#### How to complete this task
The records below need to be repeated exactly, though not their pictures.

(Scene geometry reasoning data)
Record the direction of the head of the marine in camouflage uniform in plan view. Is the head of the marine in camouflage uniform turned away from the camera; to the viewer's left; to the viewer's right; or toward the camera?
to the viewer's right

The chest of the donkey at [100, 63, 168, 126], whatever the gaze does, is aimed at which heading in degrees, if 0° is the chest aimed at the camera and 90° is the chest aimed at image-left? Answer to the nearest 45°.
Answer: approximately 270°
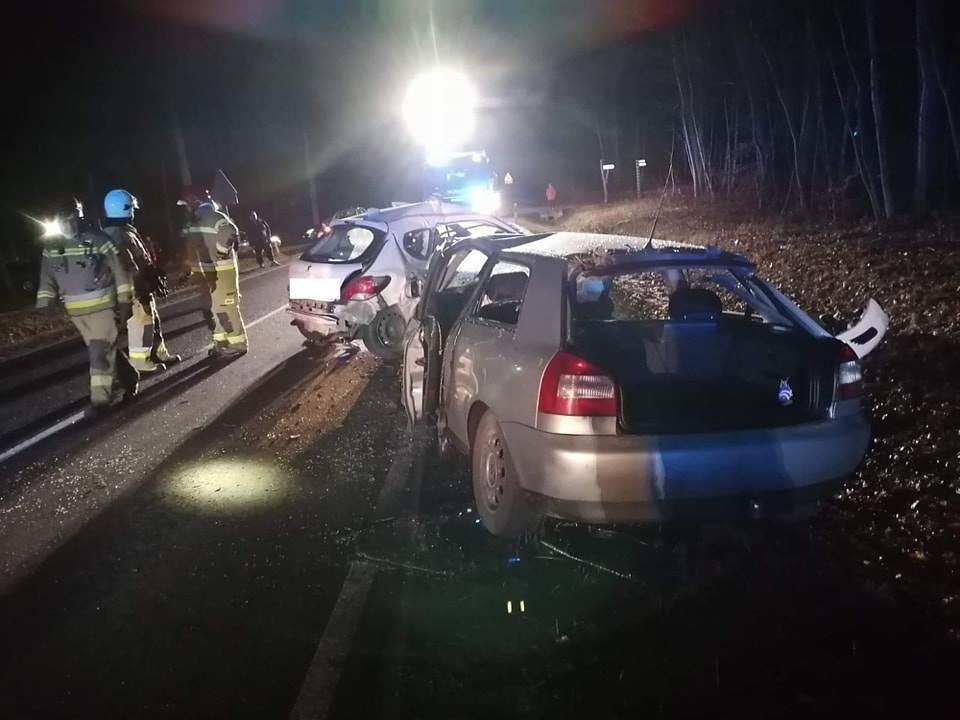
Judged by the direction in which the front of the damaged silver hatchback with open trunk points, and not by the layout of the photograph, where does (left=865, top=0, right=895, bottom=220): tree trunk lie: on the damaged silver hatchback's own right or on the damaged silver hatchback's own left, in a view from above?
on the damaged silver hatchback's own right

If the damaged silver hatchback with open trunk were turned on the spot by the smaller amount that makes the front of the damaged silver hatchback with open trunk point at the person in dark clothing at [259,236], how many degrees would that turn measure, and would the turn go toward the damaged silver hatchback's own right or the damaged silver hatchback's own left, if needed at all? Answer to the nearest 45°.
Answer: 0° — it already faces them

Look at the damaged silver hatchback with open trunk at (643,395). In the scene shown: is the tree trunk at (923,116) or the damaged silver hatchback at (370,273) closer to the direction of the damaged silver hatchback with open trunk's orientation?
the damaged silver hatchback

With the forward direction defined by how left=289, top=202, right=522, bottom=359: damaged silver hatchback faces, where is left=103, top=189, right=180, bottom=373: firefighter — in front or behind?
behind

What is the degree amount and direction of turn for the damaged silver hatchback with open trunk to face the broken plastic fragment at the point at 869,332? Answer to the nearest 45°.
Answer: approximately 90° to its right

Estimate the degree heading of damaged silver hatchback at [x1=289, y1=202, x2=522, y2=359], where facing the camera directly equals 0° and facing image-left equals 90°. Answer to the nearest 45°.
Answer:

#### Answer space
Record the direction of the head of the marine in camouflage uniform in plan view. Is the head of the marine in camouflage uniform turned away from the camera; to the viewer's left; to the viewer's right; or toward the camera?
to the viewer's right

The chest of the donkey at [100, 63, 168, 126], whatever the gaze does, is aimed at which heading in degrees, if 0° is the chest aimed at the camera and 90° is the chest aimed at image-left? Answer to the nearest 45°.
Answer: approximately 270°
Judged by the direction in which the front of the damaged silver hatchback with open trunk points, and not by the layout of the photograph, where does (left=865, top=0, right=895, bottom=220): tree trunk lie: on the damaged silver hatchback's own right or on the damaged silver hatchback's own left, in a view from above?
on the damaged silver hatchback's own right

If the damaged silver hatchback with open trunk were turned on the spot by the smaller amount that makes the front of the damaged silver hatchback with open trunk point at the person in dark clothing at [259,236], how many degrees would that turn measure, and would the turn go toward the damaged silver hatchback's own right or the damaged silver hatchback's own left, if needed at all? Answer to the nearest 45°.
Answer: 0° — it already faces them

Look at the damaged silver hatchback with open trunk at (643,395). In the scene shown: is the tree trunk at (923,116) or the damaged silver hatchback at (370,273) closer to the direction of the damaged silver hatchback with open trunk's orientation?
the damaged silver hatchback

With the forward direction defined by how left=289, top=202, right=522, bottom=359: damaged silver hatchback faces, where is left=103, top=189, right=180, bottom=373: firefighter — in front or behind?
behind

What is the degree amount and direction of turn for the damaged silver hatchback with open trunk to face the broken plastic fragment at the point at 869,332? Answer to the nearest 45°.
Answer: approximately 90° to its right

Estimate the degree heading of damaged silver hatchback at [x1=289, y1=202, x2=522, y2=359], where facing the camera directly equals 0° and facing image-left equals 90°. Answer to the nearest 45°.
Answer:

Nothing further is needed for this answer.